Originally Posted by iamian
Finally got to watch this. Beautifully shot and well edited but didn't move me in any profound way. Five storylines didn't connect and watching Tom Hanks in various roles took me out of the movie at times. 6.9/10
I would agree with your assessment, especially with regard to Tom Hanks. He's a fine actor, but his more successful roles seem to be variations on Tom Hanks, not fully-fledged-out independent characters. For a movie like this, a more-flexible actor could have helped the context of the story, rather than being a distraction from it.
I thought the editing of the different storylines worked just fine, but never felt a strong connection or attachment to any of the characters. I'd almost say that it was due to splitting the narrative into so many different parts, but considering the length of the movie, and how quickly one can get involved with even bit players in other movies, that can't be it. Perhaps the very theme of everyone affecting anyone takes away from the interest in the independent characters?
The other sub-themes of the film were too heavy-handed: Big oil = evil! Slavery is naughty! Love is really where it's at, baby! Rich and strong feed upon the weak and poor, but ought not to! This felt like one of those profound epics that ends up lacking a profound core. The two nods to Soylent Green were a little too much. The figurative one didn't seem to fit, and the literal one was too overt - especially with it having been referenced earlier by Cavendish.

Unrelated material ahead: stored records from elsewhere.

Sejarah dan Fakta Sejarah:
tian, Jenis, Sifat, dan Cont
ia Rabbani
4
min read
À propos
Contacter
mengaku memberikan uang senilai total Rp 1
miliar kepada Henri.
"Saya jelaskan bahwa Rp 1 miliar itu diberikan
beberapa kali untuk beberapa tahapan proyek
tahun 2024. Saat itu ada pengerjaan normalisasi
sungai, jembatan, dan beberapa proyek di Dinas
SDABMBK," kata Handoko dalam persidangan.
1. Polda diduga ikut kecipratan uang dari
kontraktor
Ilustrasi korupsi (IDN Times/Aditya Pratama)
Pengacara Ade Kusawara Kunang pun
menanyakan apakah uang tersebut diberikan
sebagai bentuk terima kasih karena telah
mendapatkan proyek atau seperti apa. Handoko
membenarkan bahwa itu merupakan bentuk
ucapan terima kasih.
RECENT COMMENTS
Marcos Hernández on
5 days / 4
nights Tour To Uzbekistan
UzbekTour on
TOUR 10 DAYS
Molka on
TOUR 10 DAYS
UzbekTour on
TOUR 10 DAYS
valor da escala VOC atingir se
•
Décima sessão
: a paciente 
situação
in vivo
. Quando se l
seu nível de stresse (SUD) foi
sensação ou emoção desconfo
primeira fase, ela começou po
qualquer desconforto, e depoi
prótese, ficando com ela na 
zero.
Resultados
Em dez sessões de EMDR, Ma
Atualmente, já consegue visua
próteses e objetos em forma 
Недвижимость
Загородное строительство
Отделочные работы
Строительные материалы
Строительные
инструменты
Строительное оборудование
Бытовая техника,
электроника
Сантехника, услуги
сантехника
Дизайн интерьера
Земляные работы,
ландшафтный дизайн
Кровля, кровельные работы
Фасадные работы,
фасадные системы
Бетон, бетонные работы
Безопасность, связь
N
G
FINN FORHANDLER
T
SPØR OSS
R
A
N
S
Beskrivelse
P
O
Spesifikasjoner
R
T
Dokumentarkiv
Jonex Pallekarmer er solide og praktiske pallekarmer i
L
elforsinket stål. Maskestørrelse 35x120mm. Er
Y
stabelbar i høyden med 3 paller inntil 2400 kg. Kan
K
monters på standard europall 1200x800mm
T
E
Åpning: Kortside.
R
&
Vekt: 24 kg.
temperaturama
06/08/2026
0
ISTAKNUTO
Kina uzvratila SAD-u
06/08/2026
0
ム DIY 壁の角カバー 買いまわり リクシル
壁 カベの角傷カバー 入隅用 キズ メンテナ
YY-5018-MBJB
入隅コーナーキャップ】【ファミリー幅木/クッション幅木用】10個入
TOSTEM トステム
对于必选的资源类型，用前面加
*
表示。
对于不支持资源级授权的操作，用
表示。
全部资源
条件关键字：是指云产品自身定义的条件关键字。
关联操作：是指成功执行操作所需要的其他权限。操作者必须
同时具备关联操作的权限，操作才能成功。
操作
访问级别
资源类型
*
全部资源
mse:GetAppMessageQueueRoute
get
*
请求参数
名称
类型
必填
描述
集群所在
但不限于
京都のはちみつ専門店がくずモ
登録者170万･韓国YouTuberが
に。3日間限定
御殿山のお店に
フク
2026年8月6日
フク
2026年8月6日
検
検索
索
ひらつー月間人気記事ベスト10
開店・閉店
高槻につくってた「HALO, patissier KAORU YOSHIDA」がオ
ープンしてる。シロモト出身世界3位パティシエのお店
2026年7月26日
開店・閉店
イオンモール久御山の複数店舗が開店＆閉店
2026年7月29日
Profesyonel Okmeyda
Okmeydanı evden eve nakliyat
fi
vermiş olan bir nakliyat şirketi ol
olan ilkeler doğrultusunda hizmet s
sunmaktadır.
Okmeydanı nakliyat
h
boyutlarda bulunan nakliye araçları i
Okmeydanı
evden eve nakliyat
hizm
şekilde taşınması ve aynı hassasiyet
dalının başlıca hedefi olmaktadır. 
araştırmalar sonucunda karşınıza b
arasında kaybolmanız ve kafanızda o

Originally Posted by iamian
Was anyone else offended by the "Chinese eyes" the actors sported in the Neo Seoul segment. Reminded me of the 60's Hollywood treatment of Asian characters.
I wasn't offended by the Asian eyes, but I'm not Asian. I do see how those of Asian descent might be, but it wasn't meant to be offensive, it was integral to the theme of the movie of people being connected regardless of time, gender, and race. Had it been handled better technically, would it have still been offensive to you?
Overall, I thought the makeup effects in the movie were disappointing and ineffective. Yes, some of the actors were unrecognizable, but many came across as unrecognizably human. In addition to the questionable effect used to portray the Asian characters, others felt so hidden that they lost their connections to the audience. I'm thinking of Hugh Grant's role as the Cavendish brother. He sounded like Hugh Grant, but the makeup was so overdone that he didn't seem human. The same with Halle Berry as Ovid, Doona Bae as "Mexican Woman", and Hanks as Dr. Goose. They had that off-putting hollowness found in a Robert Zemeckis CGI movie.
One wonders if the movie might have been better off using different actors to portray the different characters across time and let the audience find their own connections though speech patterns, mannerisms, the comet tattoo, etc., rather than force the effect by making them play multiple roles.
In the end, I thought it was worth viewing once, if only to witness a stab at an ambitions movie, but there wasn't enough substance to try and dig further into it, or ever think about wanting to revisit it for either the themes or execution.